Timers and schedulers can be useful tool in a Thingworx application. Their only purpose, of course, is to create events that can be used by the platform to perform and number of tasks. These can range from, requesting data from an edge device, to doing calculations for alerts, to running archive functions for data. Sounds like a simple enough process. Then why do most platform performance issues seem to come from these two simple templates?
It all has to do with how the event is subscribed to and how the platform needs to process events and subscriptions. The tasks of handling MOST events and their related subscription logic is in the EventProcessingSubsystem. You can see the metrics of this via the Monitoring -> Subsystems menu in Composer. This will show you how many events have been processed and how many events are waiting in queue to be processed, along with some other settings. You can often identify issues with Timers and Schedulers here, you will see the number of queued events climb and the number of processed events stagnate.
But why!? Shouldn't this multi-threaded processing take care of all of that. Most times it can easily do this but when you suddenly flood it with transaction all trying to access the same resources and the same time it can grind to a halt.
This typically occurs when you create a timer/scheduler and subscribe to it's event at a template level. To illustrate this lets look at an example of what might occur. In this scenario let's imagine we have 1,000 edge devices that we must pull data from. We only need to get this information every 5 minutes. When we retrieve it we must lookup some data mapping from a DataTable and store the data in a Stream. At the 5 minute interval the timer fires it's event. Suddenly all at once the EventProcessingSubsystem get 1000 events. This by itself is not a problem, but it will concurrently try to process as many as it can to be efficient. So we now have multiple transactions all trying to query a single DataTable all at once. In order to read this table the database (no matter which back end persistence provider) will lock parts or all of the table (depending on the query). As you can probably guess things begin to slow down because each transaction has the lock while many others are trying to acquire one. This happens over and over until all 1,000 transactions are complete. In the mean time we are also doing other commands in the subscription and writing Stream entries to the same database inside the same transactions. Additionally remember all of these transactions and data they access must be held in memory while they are running. You also will see a memory spike and depending on resource can run into a problem here as well.

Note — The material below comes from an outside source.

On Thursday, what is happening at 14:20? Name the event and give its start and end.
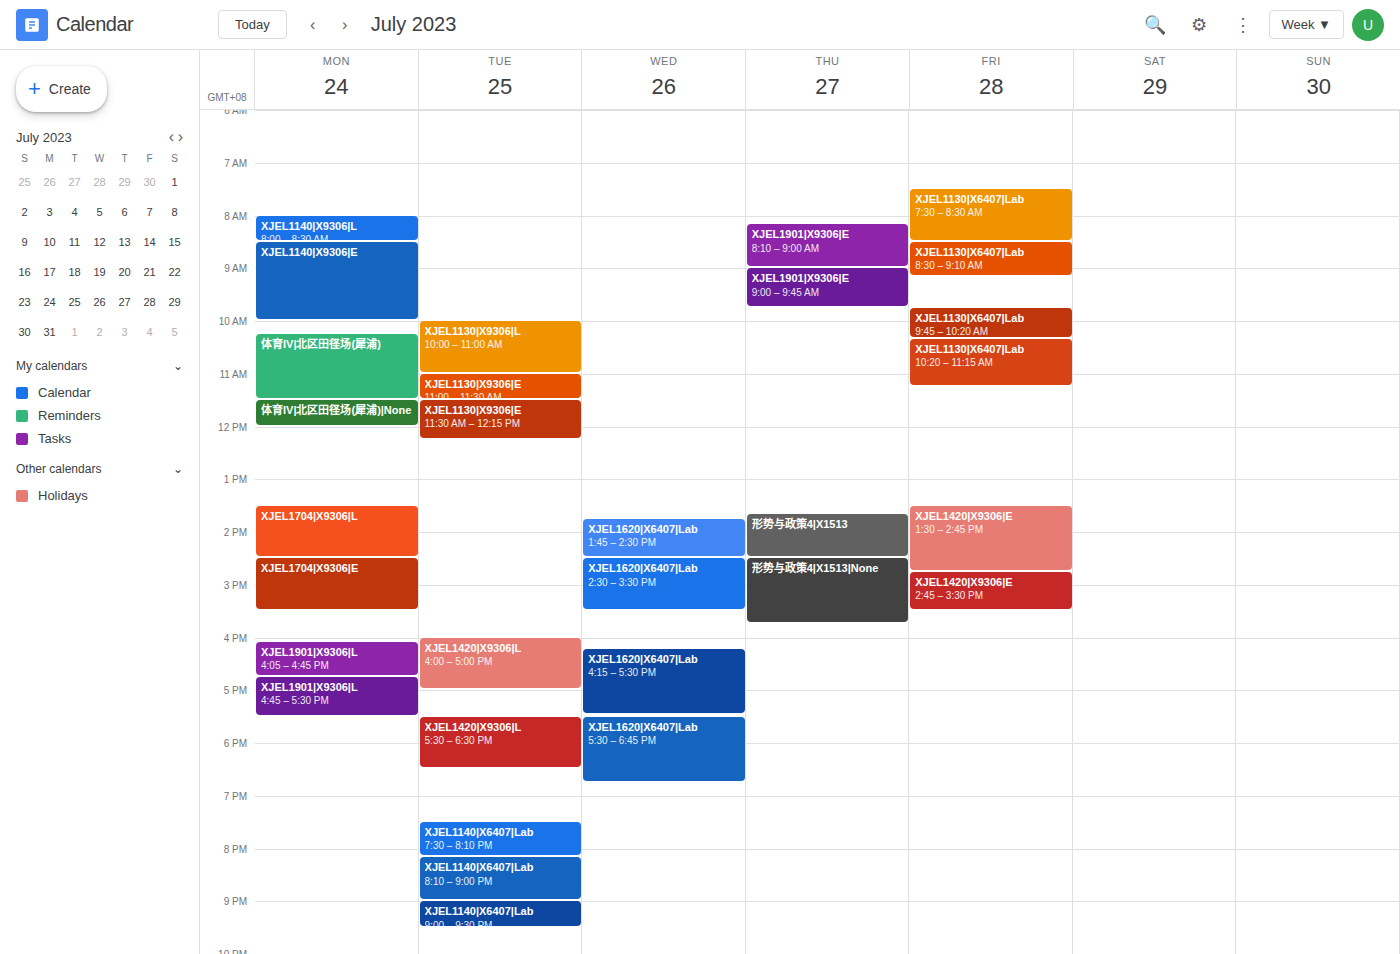
"形势与政策4|X1513", 13:40 to 14:30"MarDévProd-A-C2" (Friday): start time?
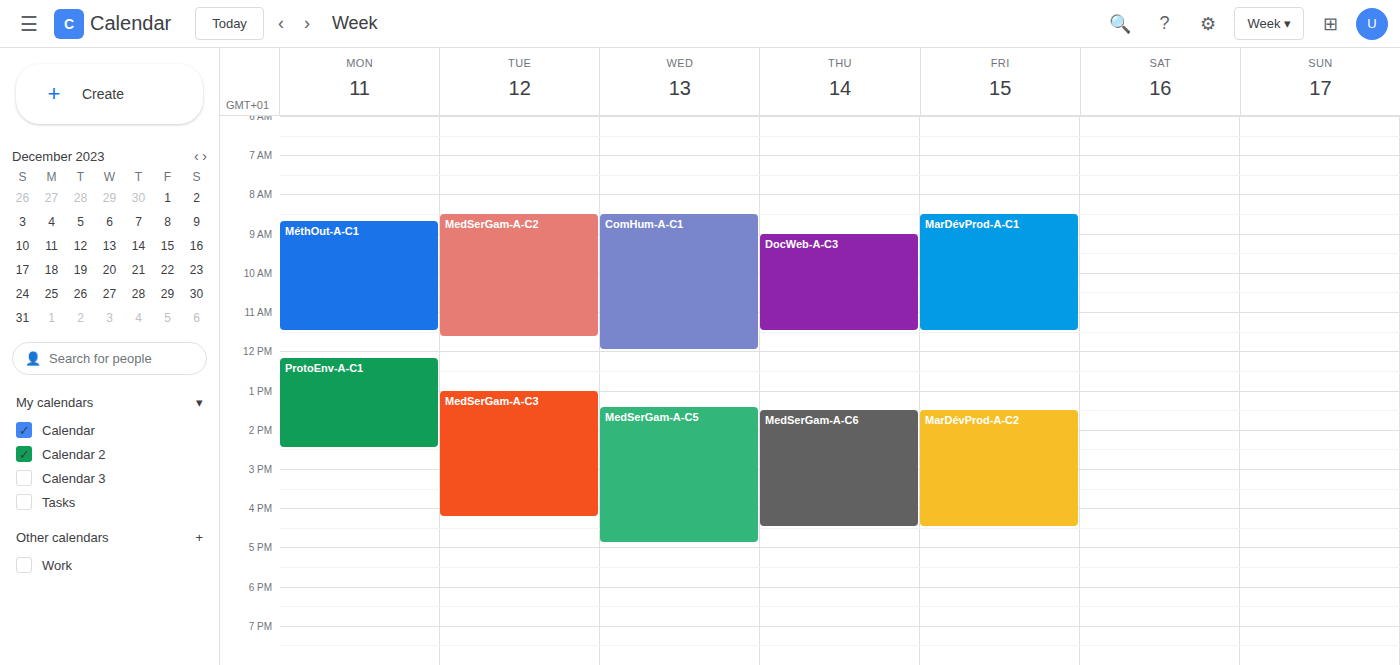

Regular events can easily be part of any use case, so how would that work! The trick to know here comes in two parts. First, any event a Thing raises can be subscribed to on that same Thing. When you do this the subscription transaction does not go into the EventProcessingSubsystem. It will execute on the threads already open in memory for that Thing. So subscribing to a timer event on the Timer Thing that raised the event will not flood the subsystem.

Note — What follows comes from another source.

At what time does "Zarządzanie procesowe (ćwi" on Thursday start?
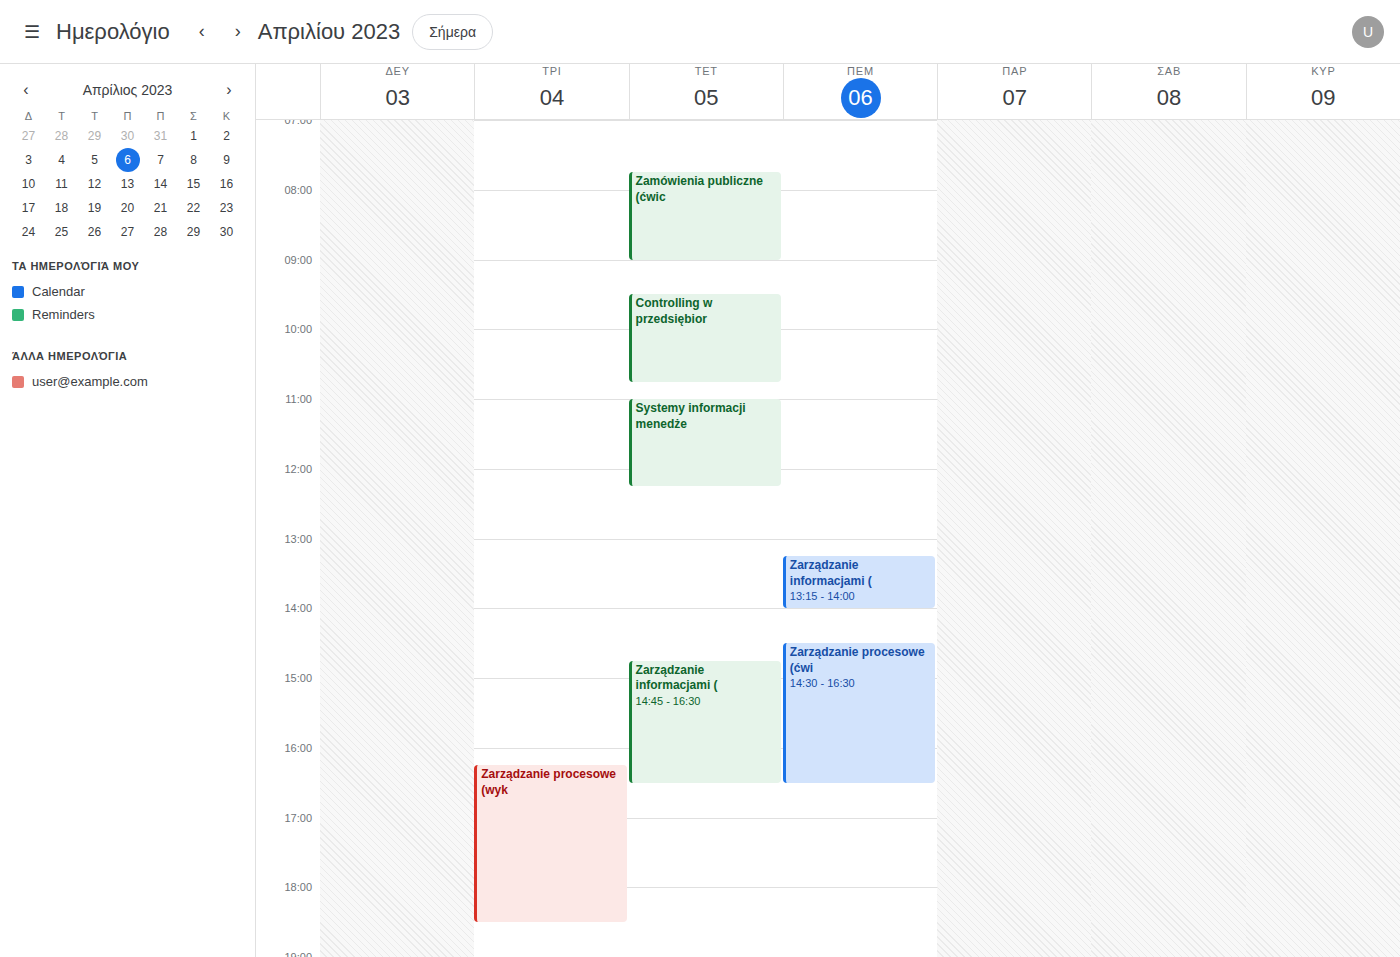
2:30 PM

In the previous example, how would you go about polling all of these Things. Simple, you take the exact logic you would have executed on the template subscription and move it to the timer subscription. To keep the context of the Thing, use the GetImplimentingThings service for the template to retrieve the list of all 1,000 Things created based on it. Then loop through these things and execute the logic. This also means that all of the DataTable queries and logic will be executed sequentially so the database locking issue goes away as well. Memory issues decrease also because the allocated memory for the quries is either reused or can be clean during garbage collection since the use of the variable that held the result is reallocated on each loop.

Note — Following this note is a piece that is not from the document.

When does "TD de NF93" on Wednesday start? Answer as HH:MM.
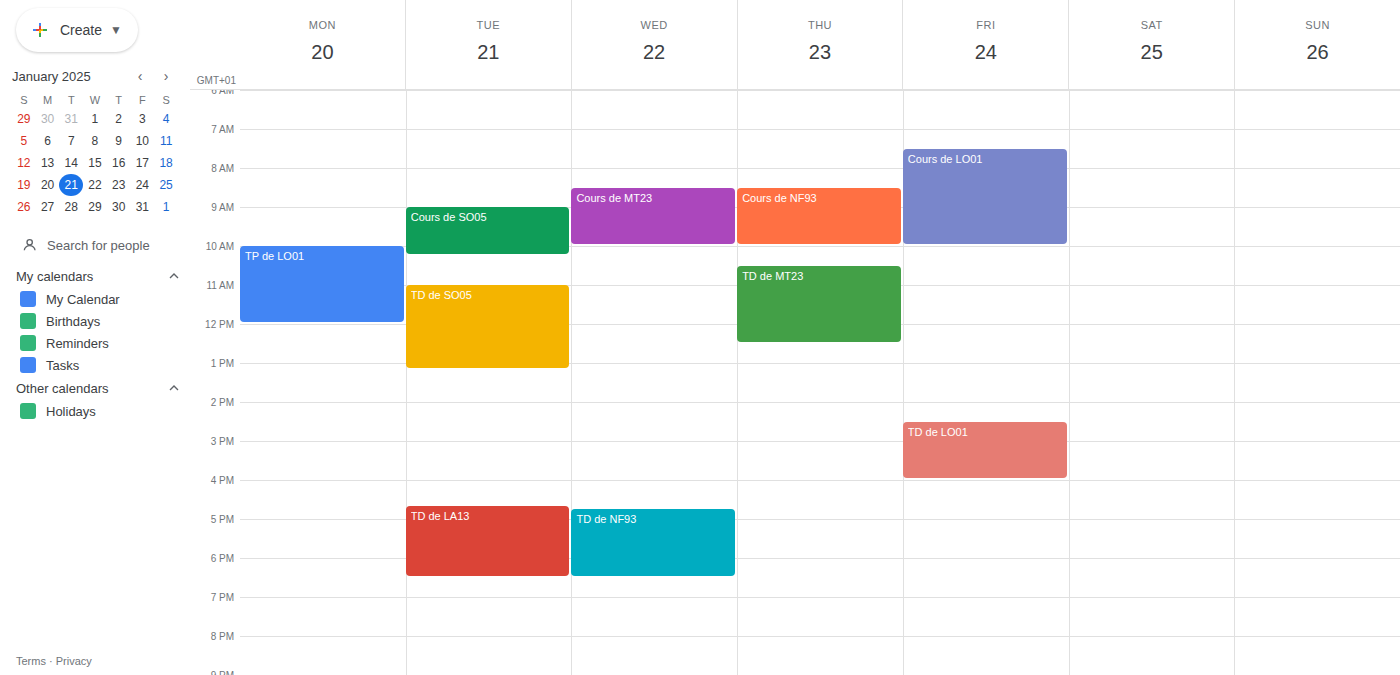
16:45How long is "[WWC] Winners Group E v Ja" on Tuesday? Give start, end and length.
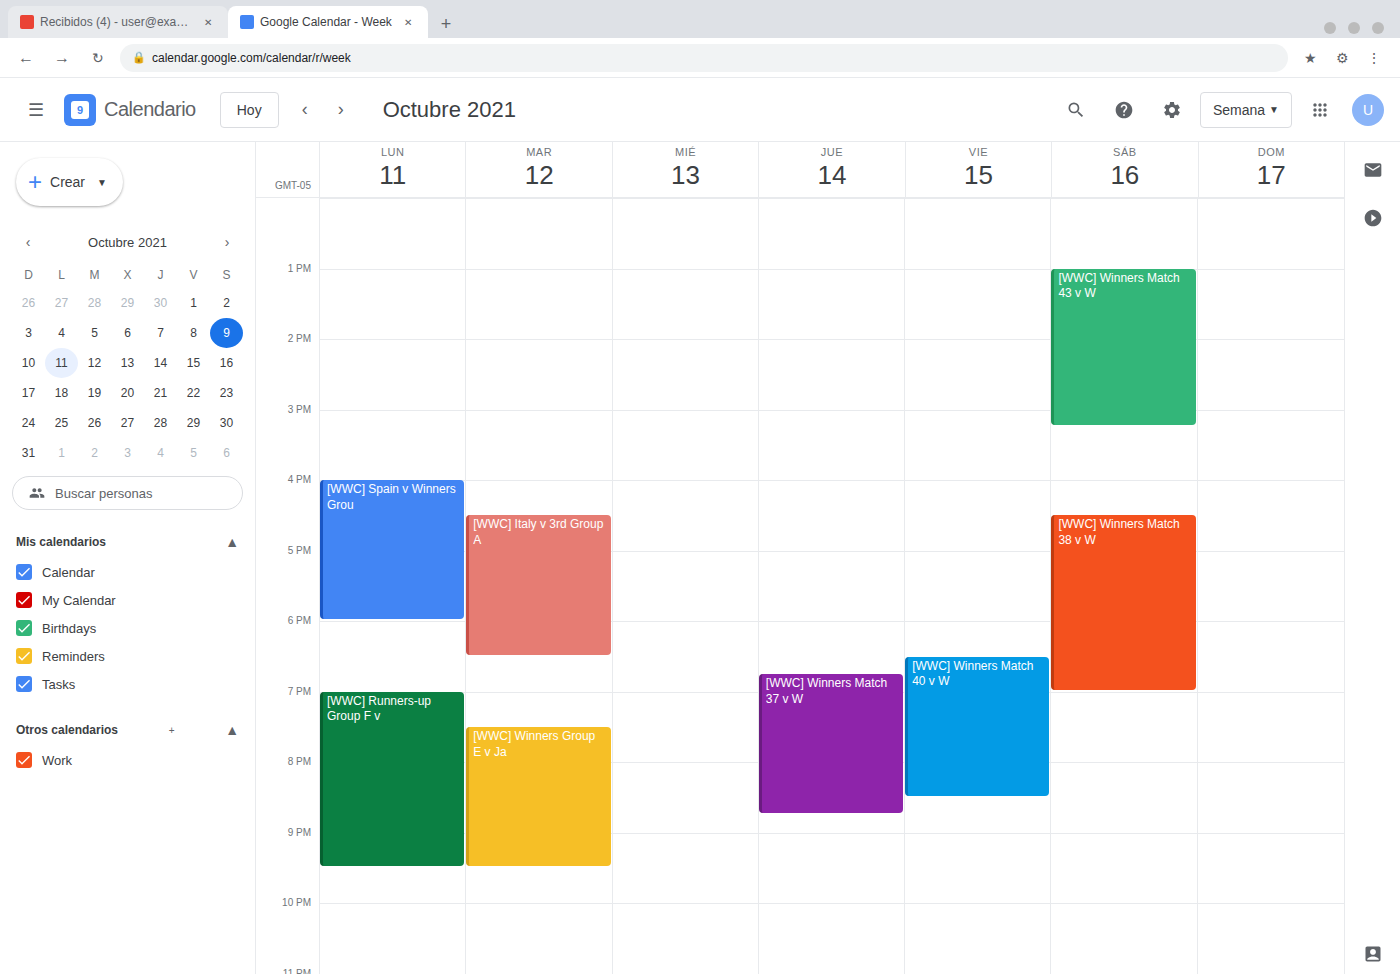
7:30 PM to 9:30 PM, 2 hoursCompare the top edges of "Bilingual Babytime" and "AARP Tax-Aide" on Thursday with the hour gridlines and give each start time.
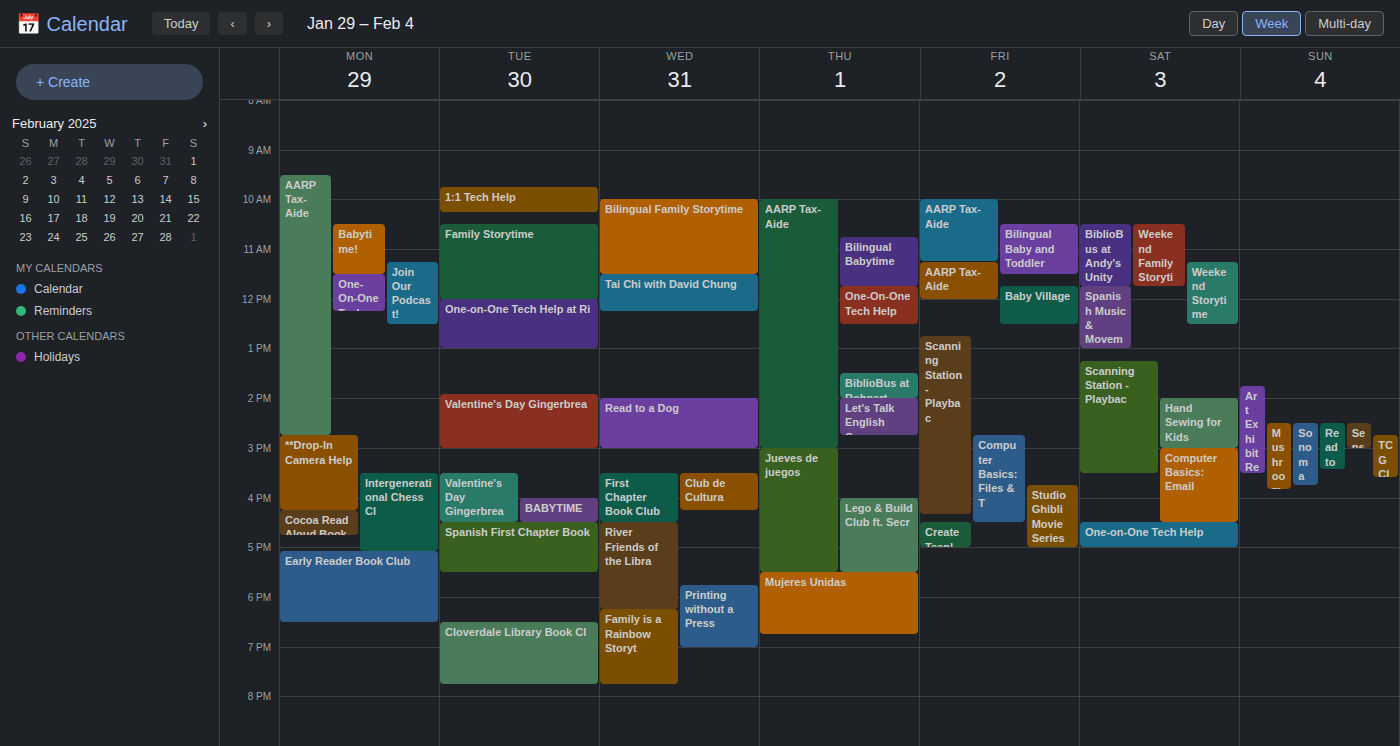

Overall it is best not to use Timers and Schedulers whenever possible. Use data triggered events, UI interactions or Rest API calls to initiate transactions whenever possible. It lowers the overall risk of flooding the system with recourse demands, from processor, to memory, to threads, to database. Sometimes, though, they are needed. Follow the basic guides in logic here and things should run smoothly!
First of all thanks for the Amazing Post.
But with this approach you will have a big running transaction which will lock a lot of resources on it's execution, and for my experience that can be worst... As you know, when you call a Service a new transaction lock it's get and it doesn't gets freed until the service ends it's call, would be good to have partial transactions for your approach, I mean after each Thing's service call stop and start transaction.
The solution it's not that easy, and what if only few of the Implementing things should need to be triggered? and when I mean few, let's say we have 10k things based on the given template and only 1k has to be triggered? you will iterate over 10k?
We have lots of Timers and Schedulers on our Platform, for instance to cut in pieces different Systems of our solution and for a lot of other reasons.. This Timer/Scheduler "centered based approach" doesn't lets to componentize well solution.
One use case that we found usual and which depends on Timers/Schedulers and could be overcome if this feature comes with the platform it's Queues implementation, do you know if there's any plan on implementing a queue system out-of-the box.
Just one last thing, It's hard to know which Timer/Scheduler it's the bootle neck actually, the total number of events doesn't help when you have lots of them, would be good to have a more in-depth Telemetry ( Service Level, Thing Level,... )
I've seen the negative effects of this happen both ways, in a single subscription at ME/THING level transaction looping through many things, and with a whole bunch of things subscribed to a single event. Generally, I think Adam is right regarding the best practice here, you can loop through a lot of stuff very fast in a single transaction. Security plays a role here, if this is executing in an Administrator context it will be quite fast, but it will be slower if you are executing as a Non-Administrator, because security will be checked on all things/properties/services that you are accessing in the loop. The best practice there is to use Template.QueryImplementingThings() and not Template.QueryImplementingThingsWithData(), which is far slower as it checks security on every property on every thing.
Great post, glad to have sort of an unofficial best practice published here now.
Agree with Carles,
We would deeply appreciate a Detailed performance monitor (task monitor). Sometimes is very difficult to find out the root cause. And in some cases the logs are not helpful at all (mainly for websocket communiction).
Although the platform is packed with functionalities, it is a shame that I can see lot of these around:
Overall it is best not to use Timers and Schedulers (and this and that) whenever possible....
Without a doubt it is a great post, it is a shame that one needs to find out these issues for oneself.
So which one is good to have.
Shall i implement Timer on thing template level or creating the subscription on timer itself by calling all the things to that time subscription?
Best way is to call services under timer thing itself which will not create many threads and execute in one thread.